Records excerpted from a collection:
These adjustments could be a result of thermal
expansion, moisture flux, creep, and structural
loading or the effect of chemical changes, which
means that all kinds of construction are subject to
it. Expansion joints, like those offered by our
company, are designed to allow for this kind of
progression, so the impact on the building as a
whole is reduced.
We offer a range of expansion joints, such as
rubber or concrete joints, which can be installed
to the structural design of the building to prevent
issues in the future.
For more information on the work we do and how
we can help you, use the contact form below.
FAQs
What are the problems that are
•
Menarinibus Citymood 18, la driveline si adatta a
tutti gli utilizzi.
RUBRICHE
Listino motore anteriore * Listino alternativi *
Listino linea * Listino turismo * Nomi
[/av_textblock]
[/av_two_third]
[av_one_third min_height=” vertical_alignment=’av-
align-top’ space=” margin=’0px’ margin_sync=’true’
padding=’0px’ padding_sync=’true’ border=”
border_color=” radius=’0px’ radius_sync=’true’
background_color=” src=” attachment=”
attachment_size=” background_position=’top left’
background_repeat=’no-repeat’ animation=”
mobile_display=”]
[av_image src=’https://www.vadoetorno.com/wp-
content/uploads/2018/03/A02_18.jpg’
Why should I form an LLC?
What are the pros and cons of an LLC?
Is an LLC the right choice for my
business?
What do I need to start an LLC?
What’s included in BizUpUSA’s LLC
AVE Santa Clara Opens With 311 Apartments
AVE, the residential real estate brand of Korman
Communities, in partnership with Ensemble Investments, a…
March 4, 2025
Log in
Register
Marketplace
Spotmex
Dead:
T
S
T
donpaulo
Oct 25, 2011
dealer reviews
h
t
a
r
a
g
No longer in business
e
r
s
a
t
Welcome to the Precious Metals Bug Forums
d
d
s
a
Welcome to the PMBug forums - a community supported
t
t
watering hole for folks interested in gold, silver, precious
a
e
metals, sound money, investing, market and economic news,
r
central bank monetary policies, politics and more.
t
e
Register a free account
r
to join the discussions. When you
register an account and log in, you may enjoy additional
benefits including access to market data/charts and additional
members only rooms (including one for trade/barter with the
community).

...

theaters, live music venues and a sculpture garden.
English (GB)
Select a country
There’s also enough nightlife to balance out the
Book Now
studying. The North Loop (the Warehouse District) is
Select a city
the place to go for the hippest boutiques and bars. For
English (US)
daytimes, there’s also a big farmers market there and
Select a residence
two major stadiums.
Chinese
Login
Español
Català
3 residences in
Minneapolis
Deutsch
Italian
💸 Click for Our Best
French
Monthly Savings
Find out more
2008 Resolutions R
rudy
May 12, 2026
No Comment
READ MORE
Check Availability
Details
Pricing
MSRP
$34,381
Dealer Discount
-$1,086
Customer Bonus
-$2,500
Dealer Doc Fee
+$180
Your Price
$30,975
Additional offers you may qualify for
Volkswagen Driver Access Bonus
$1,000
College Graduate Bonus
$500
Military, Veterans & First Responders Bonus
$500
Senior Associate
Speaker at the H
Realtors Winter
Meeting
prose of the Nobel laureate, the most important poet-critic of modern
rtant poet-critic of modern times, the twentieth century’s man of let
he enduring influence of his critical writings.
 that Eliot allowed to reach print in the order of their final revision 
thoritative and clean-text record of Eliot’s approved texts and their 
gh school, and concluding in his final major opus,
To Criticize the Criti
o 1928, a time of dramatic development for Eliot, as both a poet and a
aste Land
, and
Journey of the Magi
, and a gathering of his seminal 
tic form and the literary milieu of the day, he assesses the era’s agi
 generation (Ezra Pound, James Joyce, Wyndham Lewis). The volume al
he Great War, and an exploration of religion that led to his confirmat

* * *

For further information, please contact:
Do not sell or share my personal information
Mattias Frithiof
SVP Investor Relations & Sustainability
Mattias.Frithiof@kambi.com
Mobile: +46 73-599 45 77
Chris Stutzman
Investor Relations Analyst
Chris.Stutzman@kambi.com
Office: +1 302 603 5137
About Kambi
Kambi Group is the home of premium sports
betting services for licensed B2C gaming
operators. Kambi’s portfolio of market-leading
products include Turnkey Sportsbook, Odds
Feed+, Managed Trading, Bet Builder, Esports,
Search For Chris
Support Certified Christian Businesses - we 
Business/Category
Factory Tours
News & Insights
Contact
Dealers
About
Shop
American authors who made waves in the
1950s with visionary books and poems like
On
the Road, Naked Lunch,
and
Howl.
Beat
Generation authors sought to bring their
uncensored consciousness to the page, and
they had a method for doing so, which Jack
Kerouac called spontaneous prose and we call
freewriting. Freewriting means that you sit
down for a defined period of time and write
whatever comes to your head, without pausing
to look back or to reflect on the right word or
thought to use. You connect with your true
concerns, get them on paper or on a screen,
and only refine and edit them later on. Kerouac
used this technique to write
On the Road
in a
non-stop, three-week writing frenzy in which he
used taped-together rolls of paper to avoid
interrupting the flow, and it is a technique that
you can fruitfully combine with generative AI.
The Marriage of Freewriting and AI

TASK OBJECTIVE:
Only the lines above from the one with "Find out more" up to and including the one with "he Great War, and" should be repeated, exactly as written.

SOLVED PROBLEM:
Find out more
2008 Resolutions R
rudy
May 12, 2026
No Comment
READ MORE
Check Availability
Details
Pricing
MSRP
$34,381
Dealer Discount
-$1,086
Customer Bonus
-$2,500
Dealer Doc Fee
+$180
Your Price
$30,975
Additional offers you may qualify for
Volkswagen Driver Access Bonus
$1,000
College Graduate Bonus
$500
Military, Veterans & First Responders Bonus
$500
Senior Associate
Speaker at the H
Realtors Winter
Meeting
prose of the Nobel laureate, the most important poet-critic of modern
rtant poet-critic of modern times, the twentieth century’s man of let
he enduring influence of his critical writings.
 that Eliot allowed to reach print in the order of their final revision 
thoritative and clean-text record of Eliot’s approved texts and their 
gh school, and concluding in his final major opus,
To Criticize the Criti
o 1928, a time of dramatic development for Eliot, as both a poet and a
aste Land
, and
Journey of the Magi
, and a gathering of his seminal 
tic form and the literary milieu of the day, he assesses the era’s agi
 generation (Ezra Pound, James Joyce, Wyndham Lewis). The volume al
he Great War, and an exploration of religion that led to his confirmat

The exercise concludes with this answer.